Stored data Block Start
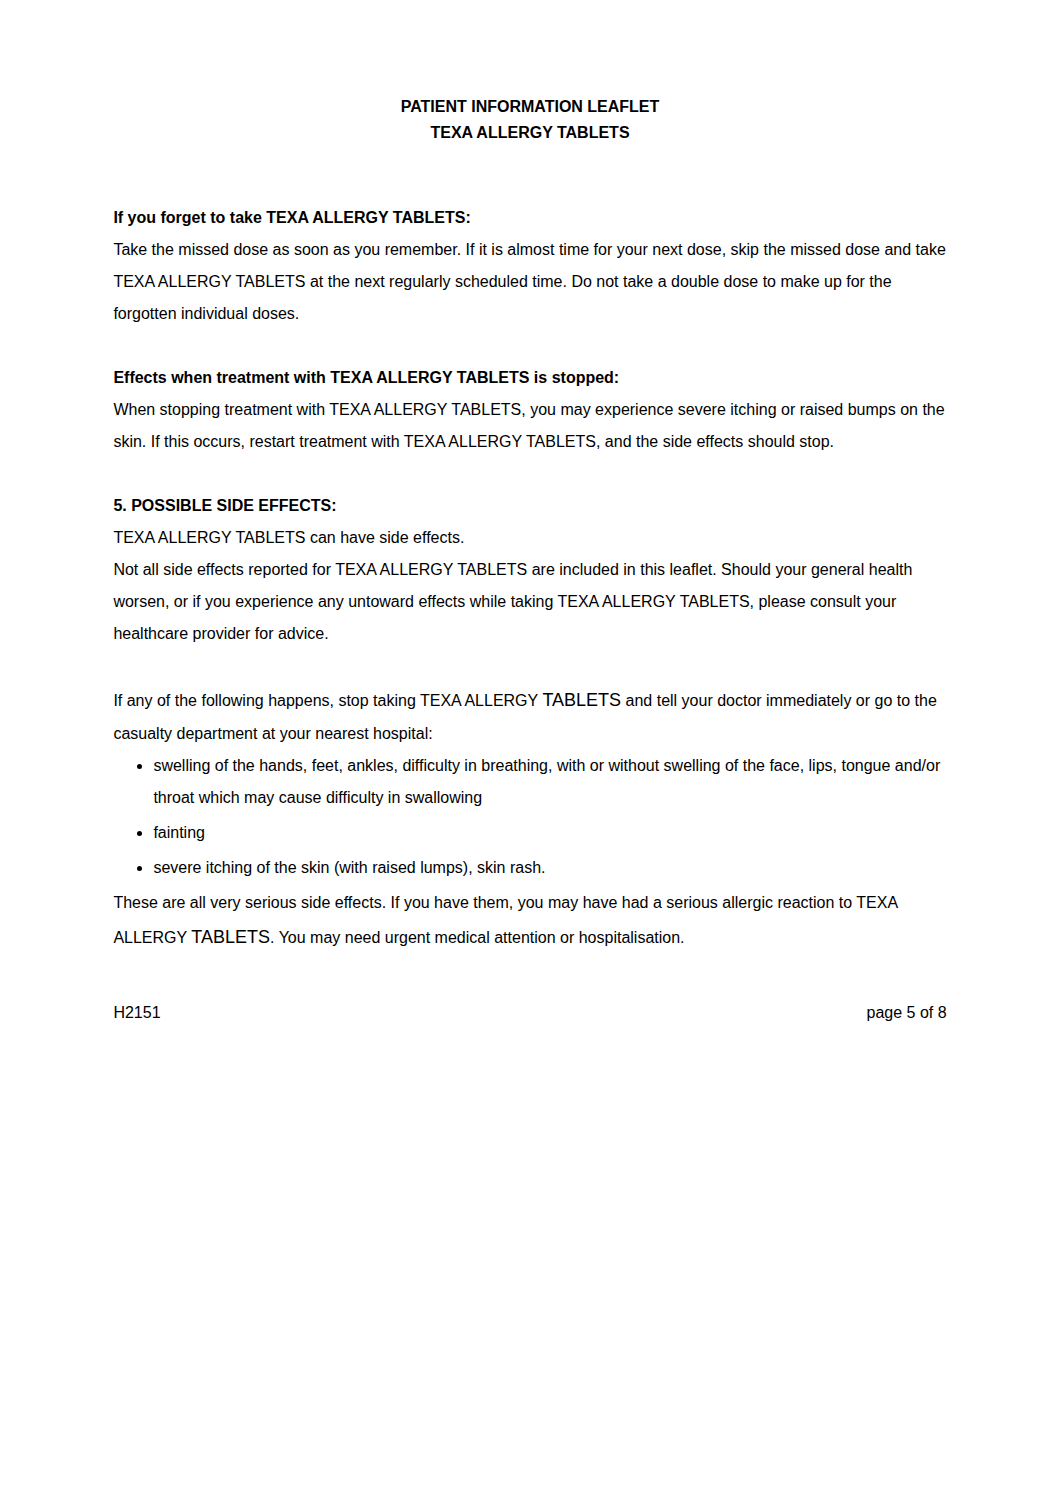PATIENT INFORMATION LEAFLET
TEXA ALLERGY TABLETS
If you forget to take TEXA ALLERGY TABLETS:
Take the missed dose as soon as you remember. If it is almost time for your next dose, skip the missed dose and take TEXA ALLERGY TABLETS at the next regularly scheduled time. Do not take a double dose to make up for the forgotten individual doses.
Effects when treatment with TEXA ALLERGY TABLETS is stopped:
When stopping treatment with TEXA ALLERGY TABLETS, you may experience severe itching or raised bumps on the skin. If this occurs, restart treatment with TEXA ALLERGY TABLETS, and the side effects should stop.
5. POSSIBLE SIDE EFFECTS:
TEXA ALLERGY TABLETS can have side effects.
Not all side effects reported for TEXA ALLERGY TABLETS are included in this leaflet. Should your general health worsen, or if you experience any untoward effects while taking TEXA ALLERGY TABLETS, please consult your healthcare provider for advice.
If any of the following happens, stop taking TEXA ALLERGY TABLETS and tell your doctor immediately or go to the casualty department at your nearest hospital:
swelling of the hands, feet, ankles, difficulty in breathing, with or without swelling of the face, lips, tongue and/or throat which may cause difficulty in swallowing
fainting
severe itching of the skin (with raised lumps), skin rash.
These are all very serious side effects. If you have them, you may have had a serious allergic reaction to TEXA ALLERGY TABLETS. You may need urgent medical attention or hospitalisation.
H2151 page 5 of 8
Stored data Block End
Stored data Block Start
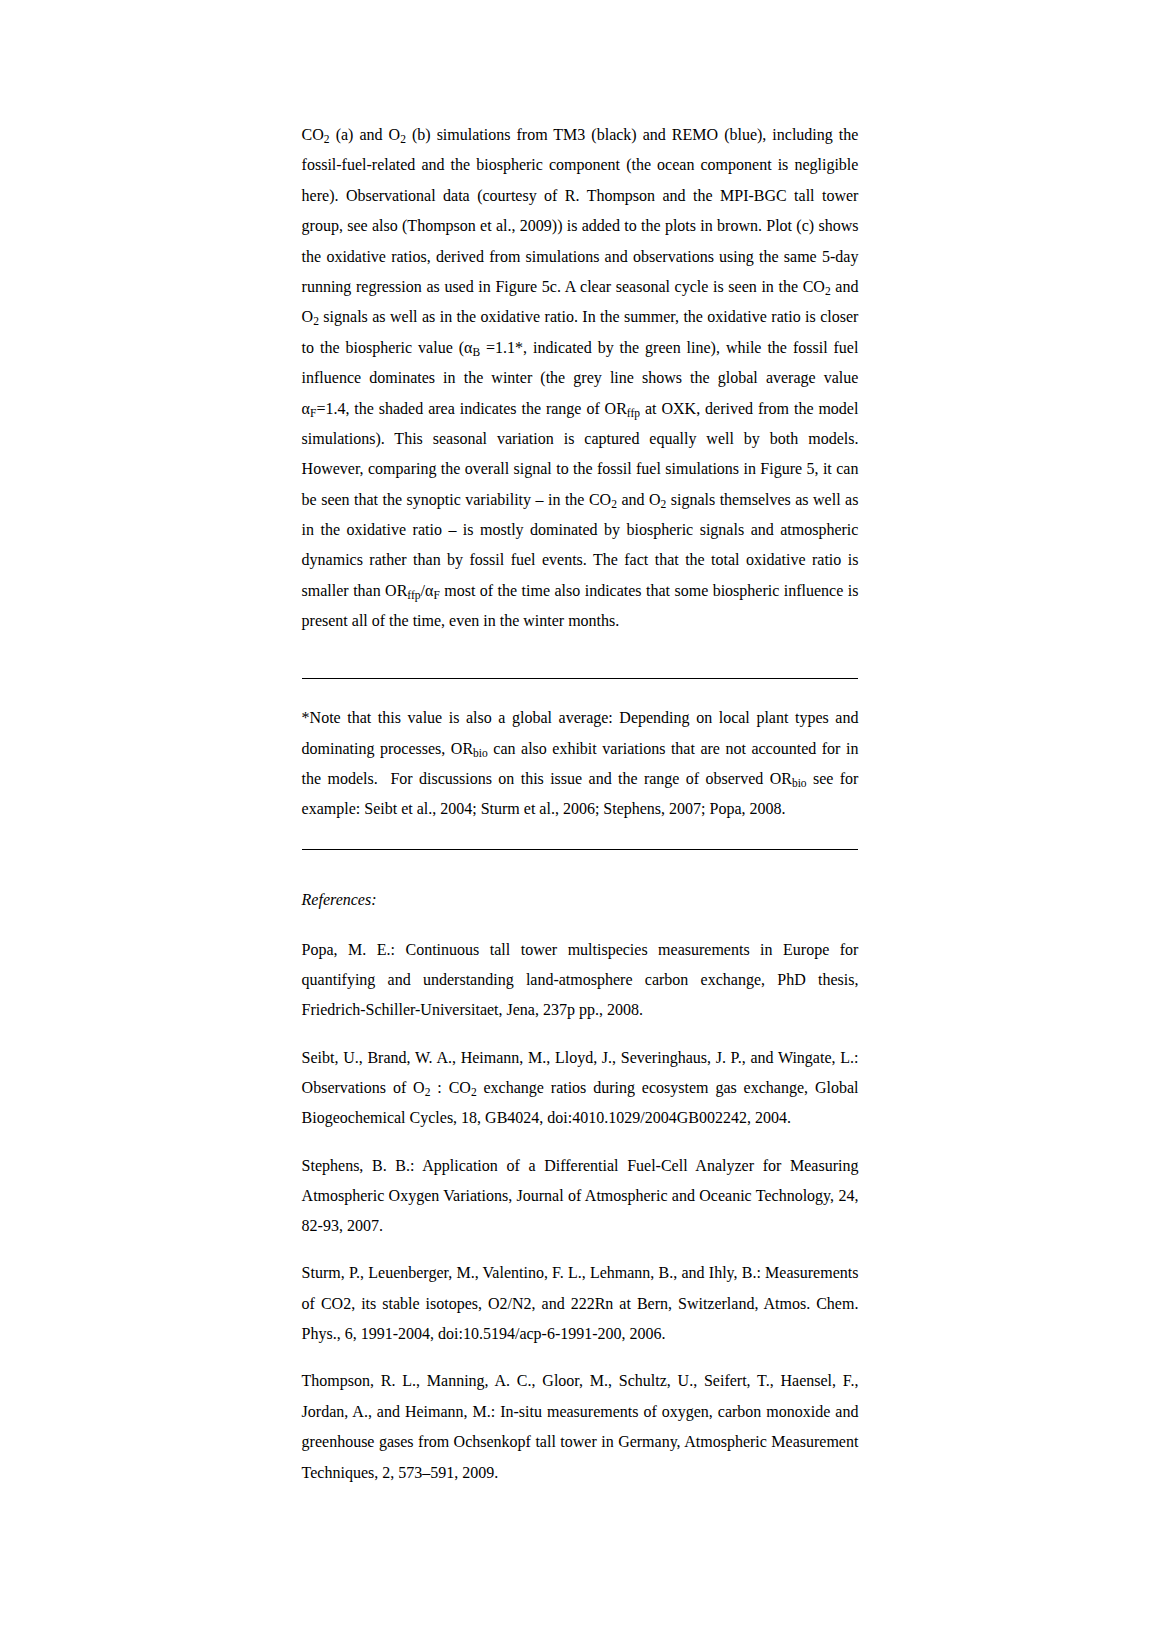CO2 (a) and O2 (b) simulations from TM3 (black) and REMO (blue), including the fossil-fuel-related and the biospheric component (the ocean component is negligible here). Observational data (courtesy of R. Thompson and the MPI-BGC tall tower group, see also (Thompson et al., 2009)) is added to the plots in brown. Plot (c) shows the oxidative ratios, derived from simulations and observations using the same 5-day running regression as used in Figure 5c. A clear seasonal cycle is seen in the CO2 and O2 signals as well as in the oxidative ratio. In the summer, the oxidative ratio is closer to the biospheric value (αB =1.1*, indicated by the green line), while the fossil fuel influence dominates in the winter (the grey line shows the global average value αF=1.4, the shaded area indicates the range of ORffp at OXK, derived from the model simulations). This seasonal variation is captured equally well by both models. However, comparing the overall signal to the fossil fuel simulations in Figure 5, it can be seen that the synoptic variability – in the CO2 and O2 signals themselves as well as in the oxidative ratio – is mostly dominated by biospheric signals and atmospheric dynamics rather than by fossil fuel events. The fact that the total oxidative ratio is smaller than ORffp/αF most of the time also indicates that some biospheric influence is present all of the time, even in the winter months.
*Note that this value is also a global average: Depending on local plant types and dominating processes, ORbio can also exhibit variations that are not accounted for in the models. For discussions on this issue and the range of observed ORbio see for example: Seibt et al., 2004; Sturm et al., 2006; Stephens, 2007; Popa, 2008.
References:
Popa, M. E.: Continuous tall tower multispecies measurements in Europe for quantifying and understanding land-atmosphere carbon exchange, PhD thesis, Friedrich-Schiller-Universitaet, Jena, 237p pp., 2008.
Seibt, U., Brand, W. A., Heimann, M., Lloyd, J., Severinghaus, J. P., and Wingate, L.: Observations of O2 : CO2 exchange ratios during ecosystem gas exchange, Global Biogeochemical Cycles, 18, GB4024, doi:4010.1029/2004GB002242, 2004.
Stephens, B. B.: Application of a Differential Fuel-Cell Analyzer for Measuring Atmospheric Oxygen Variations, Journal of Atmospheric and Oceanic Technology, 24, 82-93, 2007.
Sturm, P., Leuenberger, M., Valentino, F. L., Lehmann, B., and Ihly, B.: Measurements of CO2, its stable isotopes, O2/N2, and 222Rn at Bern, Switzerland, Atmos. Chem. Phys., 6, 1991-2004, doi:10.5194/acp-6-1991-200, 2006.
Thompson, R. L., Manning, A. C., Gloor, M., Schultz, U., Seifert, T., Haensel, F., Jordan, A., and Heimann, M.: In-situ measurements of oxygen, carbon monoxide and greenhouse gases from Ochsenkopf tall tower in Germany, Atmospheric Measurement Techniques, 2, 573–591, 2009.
Stored data Block End
Stored data Block Start
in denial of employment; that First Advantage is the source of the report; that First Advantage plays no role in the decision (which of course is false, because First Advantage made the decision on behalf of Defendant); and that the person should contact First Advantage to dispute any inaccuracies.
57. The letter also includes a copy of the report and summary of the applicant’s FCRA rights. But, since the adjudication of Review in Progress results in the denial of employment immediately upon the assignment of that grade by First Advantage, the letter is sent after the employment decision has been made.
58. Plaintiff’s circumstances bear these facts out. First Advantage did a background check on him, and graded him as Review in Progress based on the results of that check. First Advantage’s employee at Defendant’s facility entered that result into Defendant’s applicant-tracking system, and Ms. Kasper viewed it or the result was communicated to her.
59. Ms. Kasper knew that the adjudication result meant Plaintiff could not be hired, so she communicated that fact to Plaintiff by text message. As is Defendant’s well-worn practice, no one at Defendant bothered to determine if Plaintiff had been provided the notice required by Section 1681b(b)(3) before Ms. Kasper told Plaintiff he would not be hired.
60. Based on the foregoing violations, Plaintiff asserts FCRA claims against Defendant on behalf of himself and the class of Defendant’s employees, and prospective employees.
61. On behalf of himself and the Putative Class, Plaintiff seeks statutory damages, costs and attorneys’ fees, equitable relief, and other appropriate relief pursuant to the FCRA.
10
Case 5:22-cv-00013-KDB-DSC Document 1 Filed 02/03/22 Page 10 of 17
Stored data Block End
**Exercise aim:** Where a picture appears in the records above, omit it, and transcribe exactly the stretch of lines from the one with "PATIENT INFORMATION LEAFLET" through the one with "If any of the".

**Answer for this exercise:**
PATIENT INFORMATION LEAFLET
TEXA ALLERGY TABLETS
If you forget to take TEXA ALLERGY TABLETS:
Take the missed dose as soon as you remember. If it is almost time for your next dose, skip the missed dose and take TEXA ALLERGY TABLETS at the next regularly scheduled time. Do not take a double dose to make up for the forgotten individual doses.
Effects when treatment with TEXA ALLERGY TABLETS is stopped:
When stopping treatment with TEXA ALLERGY TABLETS, you may experience severe itching or raised bumps on the skin. If this occurs, restart treatment with TEXA ALLERGY TABLETS, and the side effects should stop.
5. POSSIBLE SIDE EFFECTS:
TEXA ALLERGY TABLETS can have side effects.
Not all side effects reported for TEXA ALLERGY TABLETS are included in this leaflet. Should your general health worsen, or if you experience any untoward effects while taking TEXA ALLERGY TABLETS, please consult your healthcare provider for advice.
If any of the following happens, stop taking TEXA ALLERGY TABLETS and tell your doctor immediately or go to the casualty department at your nearest hospital:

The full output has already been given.